Burns wiped sweat off his forehead and turned to have a look at the path he had taken from the road. He supposed he could turn around and drive back that way. Might as well give it a try.

Navigating the ditch wasn’t any fun, even driving very slowly, but Burns managed it without incident and got back onto the road. The car seemed to be running just fine, and there weren’t even any new rattles.

Burns thought for a second about going up the hill to let Cody know that his fence was down, but Cody would probably want Burns to pay for the damage. Burns wasn’t in any mood for that, and since he hadn’t seen any cattle that might wander out onto the road, he didn’t think there was any danger to drivers, not that there was any traffic to speak of. He decided to wait until he got back to town and make an anonymous call from a pay phone at some convenience store.

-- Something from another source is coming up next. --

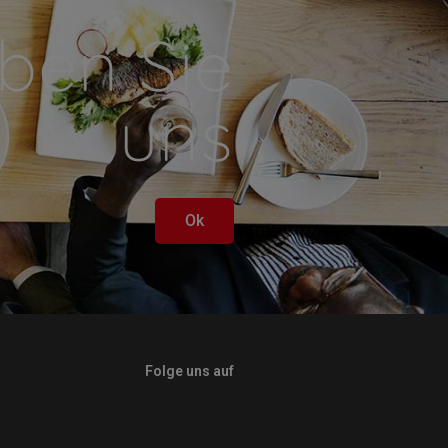
ben Sie
uns
Ok
Folge uns auf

Burns turned on the radio, hoping to find some soothing music. He turned to the country station, where Kerry Newcomb was singing his latest hit, something about a
ramblin
’ man named Poudre River Pete and his “amorous, three-legged, beer-swilling cur.“

Not exactly soothing, Burns thought as he punched a button. He got a news story about another soldier dying in a riot in Iraq, which was even less soothing, and so he punched another button, this one for an oldies station out of Dallas. Buddy Holly was doing “Words of Love,“ which was just right, and Burns was momentarily soothed.

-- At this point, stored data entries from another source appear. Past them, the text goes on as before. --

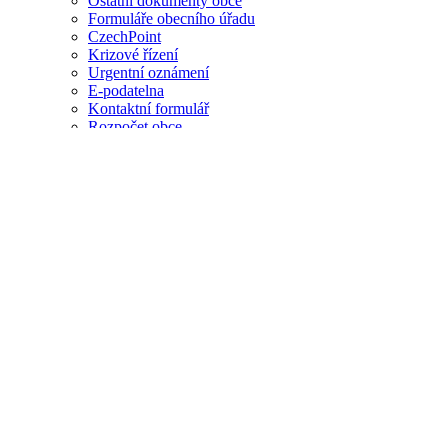
Ostatní dokumenty obce
Formuláře obecního úřadu
CzechPoint
Krizové řízení
Urgentní oznámení
E-podatelna
Kontaktní formulář
Rozpočet obce
Povinné informace
Registr oznámení
Profil zadavatele
Obecné nařízení na ochranu osobních údajů (GDPR)
Zastupitelstvo obce
Podklady pro zastupitelstvo
23. zasedání
24. zasedání
25. zasedání
26. zasedání
27. zasedání
28. zasedání
29. zasedání
30. zasedání
31.zasedání
33. zasedání
34. zasedání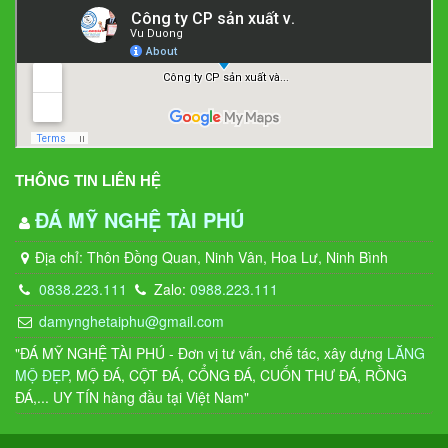
THÔNG TIN LIÊN HỆ
ĐÁ MỸ NGHỆ TÀI PHÚ
Địa chỉ: Thôn Đồng Quan, Ninh Vân, Hoa Lư, Ninh Bình
0838.223.111
Zalo:
0988.223.111
damynghetaiphu@gmail.com
"ĐÁ MỸ NGHỆ TÀI PHÚ - Đơn vị tư vấn, chế tác, xây dựng
LĂNG
MỘ ĐẸP
, MỘ ĐÁ, CỘT ĐÁ, CỔNG ĐÁ, CUỐN THƯ ĐÁ, RỒNG
ĐÁ,... UY TÍN hàng đầu tại Việt Nam"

Then he thought about what Boss Napier would say when he told him about the near-miss on Thrill Hill.

“Details, Burns. Didn’t we talk about that? You have to get the details. What was the
make
of car? How about the year? Or the color? What was the license number?“

Burns couldn’t answer any of those questions, but then he’d been more intent on getting off the road in one piece than in taking an inventory of the approaching car’s vital statistics.